New legislation as of 1 January 2021
Below is an overview of the most important legislation related to Justice and Security that will come into force on 1 January 2021. Responsibility for this legislation rests with Minister for Legal Protection Sander Dekker.
Prevention of bankruptcies
As many companies are now no longer able to conduct their business in the usual manner due to the coronavirus pandemic, more companies are expected to be faced with money problems and perhaps even the threat of bankruptcy. The Private Composition (Prevention of Insolvency) Act (Wet Homologatie Onderhands Akkoord) could provide a solution in such cases. The Act makes it easier for companies to reach an agreement with creditors and shareholders on debt restructuring.
Payment deferral in bankruptcies due to COVID-19
The Temporary Act governing COVID-19 Measures by the Ministries of Social Affairs and Employment and Justice and Security now also comprises a payment deferral scheme, which will enter into force today. If a winding-up petition is filed or a company's continuity is at risk as a result of an attachment order or enforcement measure by a creditor, entrepreneurs are able to stop this and apply to the court for deferral of payments. This will enable entrepreneurs to postpone payments to the creditor in question so they can resolve their temporary liquidity problems and avert bankruptcy. One way for entrepreneurs to do this is under the Private Composition (Prevention of Insolvency) Act.
Better cooperation between courts
In order to help those seeking justice more promptly, districts courts and courts of appeals will be able to aid each other more easily with temporary shortages in session capacity. As part of this, the hearing locations of the four merged courts (Amsterdam, Rotterdam, Oost-Brabant and Overijssel) will be designated shared hearing locations, which allows for the swift alignment of capacity and demand. The merged courts hear specialised criminal cases in areas including fraud, environmental crimes and terrorism. The Act will furthermore allow other types of cases to be temporarily assigned to a hearing location at another court, eliminating the need to hand over cases.
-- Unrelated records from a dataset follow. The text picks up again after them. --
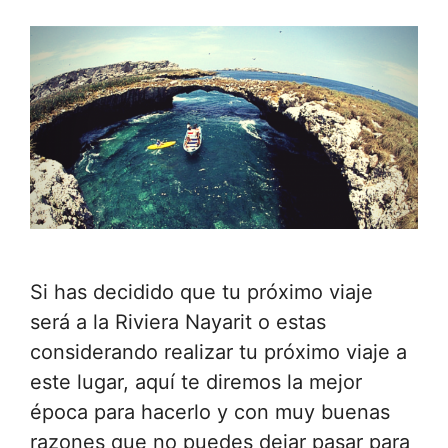
Si has decidido que tu próximo viaje
será a la Riviera Nayarit o estas
considerando realizar tu próximo viaje a
este lugar, aquí te diremos la mejor
época para hacerlo y con muy buenas
razones que no puedes dejar pasar para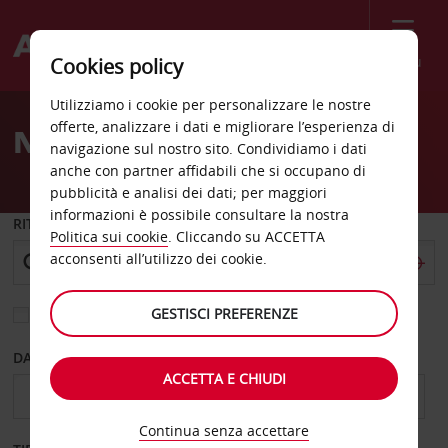
Menù
Cookies policy
Welcome
Utilizziamo i cookie per personalizzare le nostre
to
offerte, analizzare i dati e migliorare l’esperienza di
Noleggio auto Kongsberg
Avis
navigazione sul nostro sito. Condividiamo i dati
anche con partner affidabili che si occupano di
pubblicità e analisi dei dati; per maggiori
informazioni è possibile consultare la nostra
RITIRO DA
Politica sui cookie
. Cliccando su ACCETTA
acconsenti all’utilizzo dei cookie.
GESTISCI PREFERENZE
Scegli una località di riconsegna diversa
DAL GIORNO
AL GIORNO
ACCETTA E CHIUDI
Continua senza accettare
The right to prior consultation of municipalities in case of protective guardians
People with problematic debts will receive better assistance because municipalities may advise the court on solutions once a person in debt has been placed under protective administration. Solutions can include continuation of the protective guardianship or a less rigorous form of municipal debt assistance. This has been made possible by a law put forward also on behalf of the State Secretary for Social Affairs and Employment Bas van ’t Wout. The right to prior consultation of municipalities ensures people with debts will receive the most appropriate form of assistance.
Review of the legal rules governing attachment and execution
Creditors are entitled to take measures if their accounts are not settled. However, this situation should not leave people facing a dead end. That is why the legal rules governing attachment and execution have been revised. The Act will be implemented in three stages, the first of which took effect on 1 October 2020. This stage entailed that people with debts will in principle not have assets such as household effects seized if the cost of selling these outstrips the proceeds. As of 1 January 2021, it will also no longer be possible to lay claim in full to the bank account of a person who is in debt. This will ensure people with debt do not fall below the poverty line and still have money left to live off.